From Wikipedia
Britain B.C.
Episode One
Prehistoric Britain is the period between the arrival of the first humans in Great Britain and the start of recorded British history. The period prior to occupation by the genus Homo is part of the Geology of the British Isles. The history of Britain is conventionally reckoned to begin in AD 43 with the Roman invasion of Britain, though some historical information is available from before this. Prehistory is commonly divided chronologically into distinct periods, based on the development of tools from stone to bronze and iron as well as changes in culture and climate, but their boundaries are uncertain, and the changes between them gradual; the dates of the changes are generally different from those of continental Europe.
Britain has been intermittently inhabited by members of the Homo genus for hundreds of thousands of years and by Homo sapiens for tens of thousands of years. DNA analysis has shown that modern man arrived in Britain before the last ice age but retreated to Southern Europe when much of Britain was ice covered, with the remainder being tundra. At this time the sea level was around 127m (417ft.) lower than today so that Britain was joined to Ireland and to the continent of Europe.
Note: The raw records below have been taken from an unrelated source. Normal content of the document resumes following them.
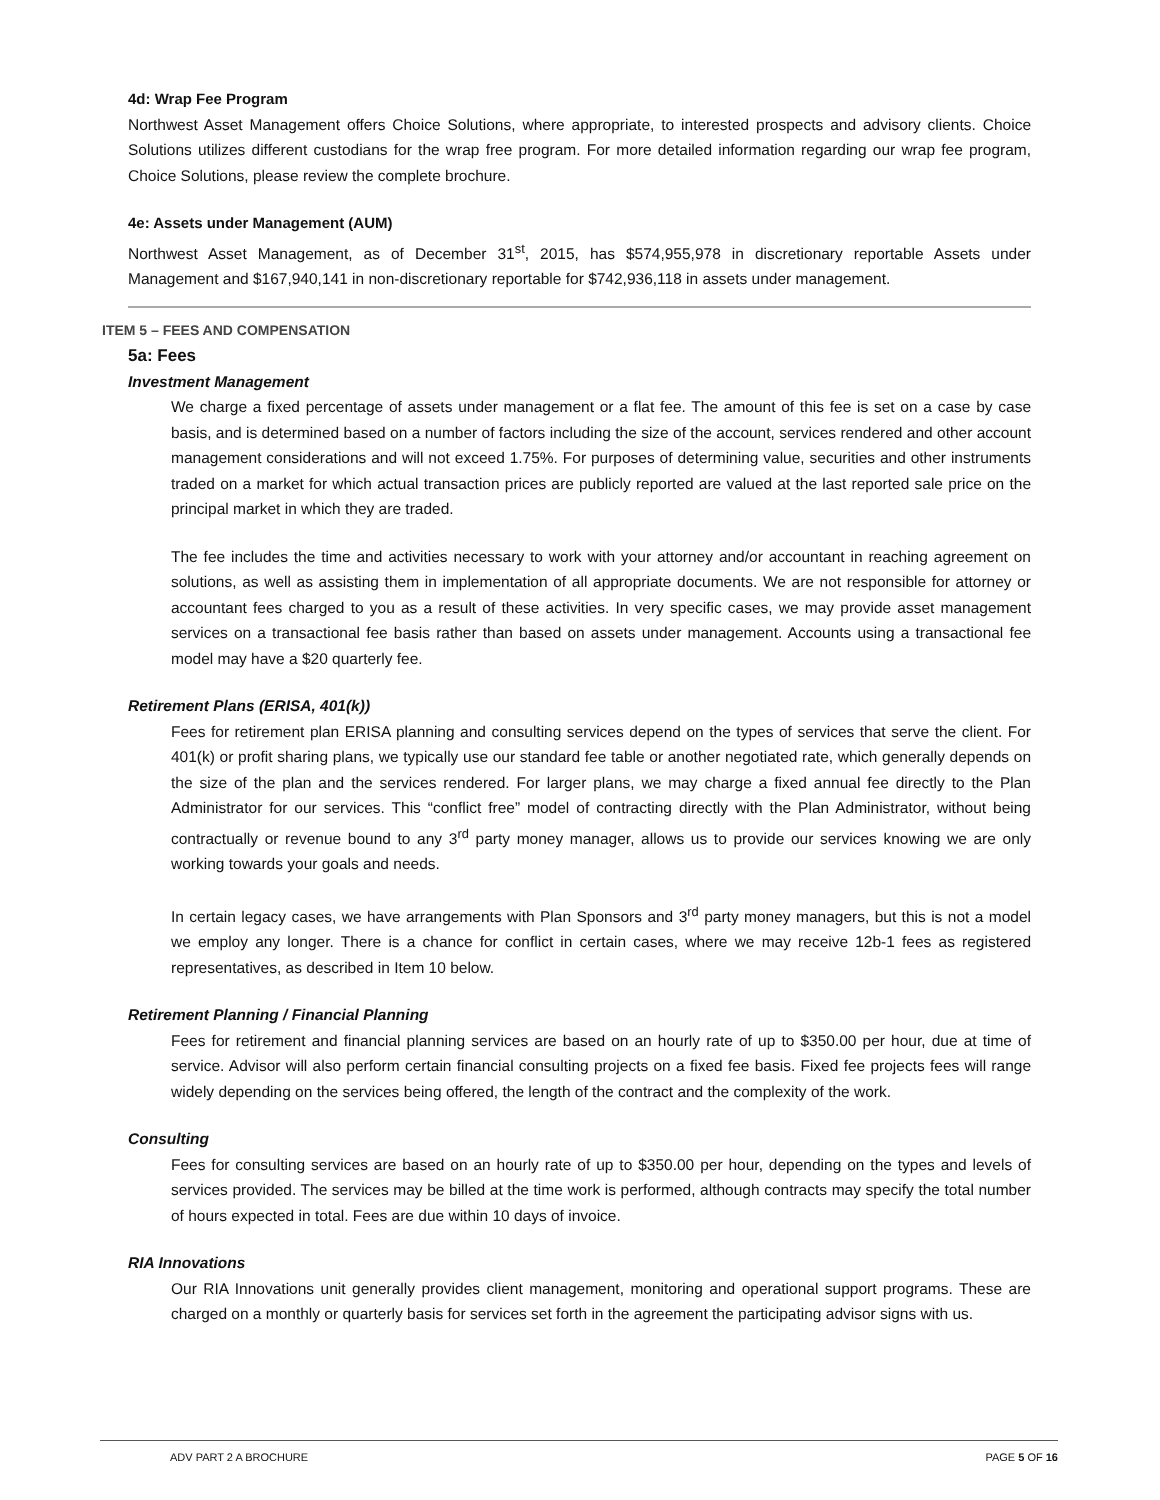4d: Wrap Fee Program
Northwest Asset Management offers Choice Solutions, where appropriate, to interested prospects and advisory clients. Choice Solutions utilizes different custodians for the wrap free program. For more detailed information regarding our wrap fee program, Choice Solutions, please review the complete brochure.
4e: Assets under Management (AUM)
Northwest Asset Management, as of December 31<sup>st</sup>, 2015, has $574,955,978 in discretionary reportable Assets under Management and $167,940,141 in non-discretionary reportable for $742,936,118 in assets under management.
ITEM 5 – FEES AND COMPENSATION
5a: Fees
Investment Management
We charge a fixed percentage of assets under management or a flat fee. The amount of this fee is set on a case by case basis, and is determined based on a number of factors including the size of the account, services rendered and other account management considerations and will not exceed 1.75%. For purposes of determining value, securities and other instruments traded on a market for which actual transaction prices are publicly reported are valued at the last reported sale price on the principal market in which they are traded.
The fee includes the time and activities necessary to work with your attorney and/or accountant in reaching agreement on solutions, as well as assisting them in implementation of all appropriate documents. We are not responsible for attorney or accountant fees charged to you as a result of these activities. In very specific cases, we may provide asset management services on a transactional fee basis rather than based on assets under management. Accounts using a transactional fee model may have a $20 quarterly fee.
Retirement Plans (ERISA, 401(k))
Fees for retirement plan ERISA planning and consulting services depend on the types of services that serve the client. For 401(k) or profit sharing plans, we typically use our standard fee table or another negotiated rate, which generally depends on the size of the plan and the services rendered. For larger plans, we may charge a fixed annual fee directly to the Plan Administrator for our services. This “conflict free” model of contracting directly with the Plan Administrator, without being contractually or revenue bound to any 3<sup>rd</sup> party money manager, allows us to provide our services knowing we are only working towards your goals and needs.
In certain legacy cases, we have arrangements with Plan Sponsors and 3<sup>rd</sup> party money managers, but this is not a model we employ any longer. There is a chance for conflict in certain cases, where we may receive 12b-1 fees as registered representatives, as described in Item 10 below.
Retirement Planning / Financial Planning
Fees for retirement and financial planning services are based on an hourly rate of up to $350.00 per hour, due at time of service. Advisor will also perform certain financial consulting projects on a fixed fee basis. Fixed fee projects fees will range widely depending on the services being offered, the length of the contract and the complexity of the work.
Consulting
Fees for consulting services are based on an hourly rate of up to $350.00 per hour, depending on the types and levels of services provided. The services may be billed at the time work is performed, although contracts may specify the total number of hours expected in total. Fees are due within 10 days of invoice.
RIA Innovations
Our RIA Innovations unit generally provides client management, monitoring and operational support programs. These are charged on a monthly or quarterly basis for services set forth in the agreement the participating advisor signs with us.
ADV PART 2 A BROCHURE PAGE 5 OF 16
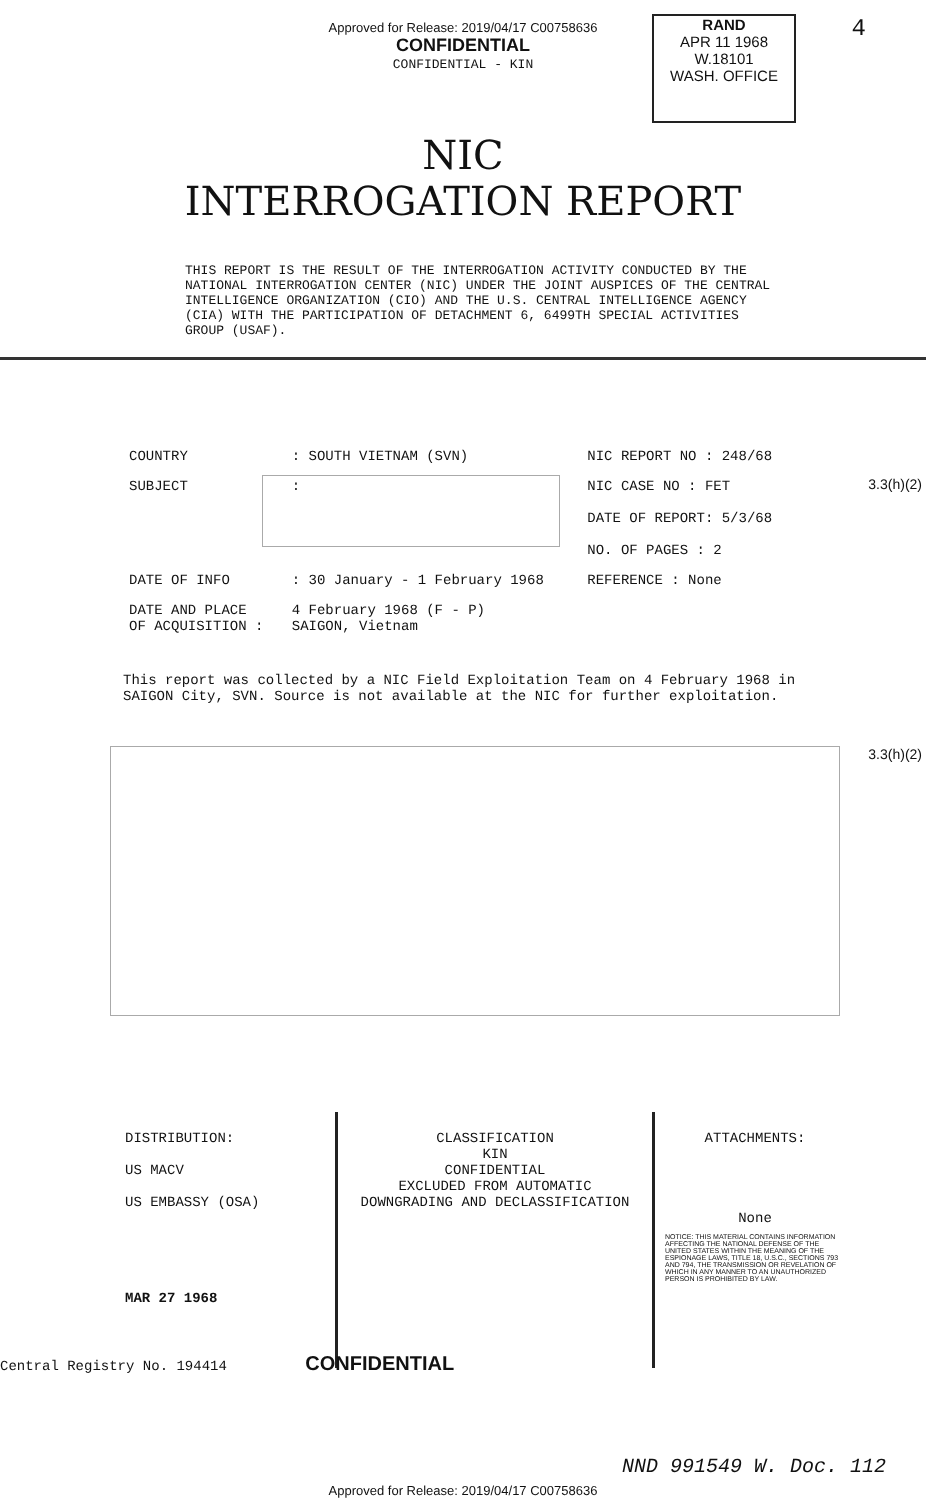Approved for Release: 2019/04/17 C00758636
CONFIDENTIAL
CONFIDENTIAL - KIN
RAND
APR 11 1968
W.18101
WASH. OFFICE
4
NIC
INTERROGATION REPORT
THIS REPORT IS THE RESULT OF THE INTERROGATION ACTIVITY CONDUCTED BY THE NATIONAL INTERROGATION CENTER (NIC) UNDER THE JOINT AUSPICES OF THE CENTRAL INTELLIGENCE ORGANIZATION (CIO) AND THE U.S. CENTRAL INTELLIGENCE AGENCY (CIA) WITH THE PARTICIPATION OF DETACHMENT 6, 6499TH SPECIAL ACTIVITIES GROUP (USAF).
| COUNTRY | : SOUTH VIETNAM (SVN) | NIC REPORT NO : 248/68 |
| SUBJECT | : | NIC CASE NO : FET DATE OF REPORT: 5/3/68 NO. OF PAGES : 2 |
| DATE OF INFO | : 30 January - 1 February 1968 | REFERENCE : None |
| DATE AND PLACE OF ACQUISITION : | 4 February 1968 (F - P) SAIGON, Vietnam | |
This report was collected by a NIC Field Exploitation Team on 4 February 1968 in SAIGON City, SVN. Source is not available at the NIC for further exploitation.
3.3(h)(2)
3.3(h)(2)
| DISTRIBUTION: US MACV US EMBASSY (OSA) MAR 27 1968 | CLASSIFICATION KIN CONFIDENTIAL EXCLUDED FROM AUTOMATIC DOWNGRADING AND DECLASSIFICATION | ATTACHMENTS: None NOTICE: THIS MATERIAL CONTAINS INFORMATION AFFECTING THE NATIONAL DEFENSE OF THE UNITED STATES WITHIN THE MEANING OF THE ESPIONAGE LAWS, TITLE 18, U.S.C., SECTIONS 793 AND 794, THE TRANSMISSION OR REVELATION OF WHICH IN ANY MANNER TO AN UNAUTHORIZED PERSON IS PROHIBITED BY LAW. |
Central Registry No. 194414 CONFIDENTIAL
NND 991549 W. Doc. 112
Approved for Release: 2019/04/17 C00758636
After the end of the last Ice Age (around 9500 years ago) Ireland became separated from Britain and later (around 6500 BC) Britain was cut off from the rest of Europe. By 12,000 BC Britain had been reoccupied, as shown by archaeology. By around 4000 BC, the island was populated by people with a Neolithic culture. However, none of the pre-Roman inhabitants of Britain have any known surviving written language. No literature of pre-Roman Britain has survived, so its history, culture and way of life are known mainly through archaeological finds. Though the main evidence for the period is archaeological, there is a growing amount of genetic evidence which is still changing. There is also a small amount of linguistic evidence, from river and hill names, which is covered in the articles on Pre-Celtic and Celtic.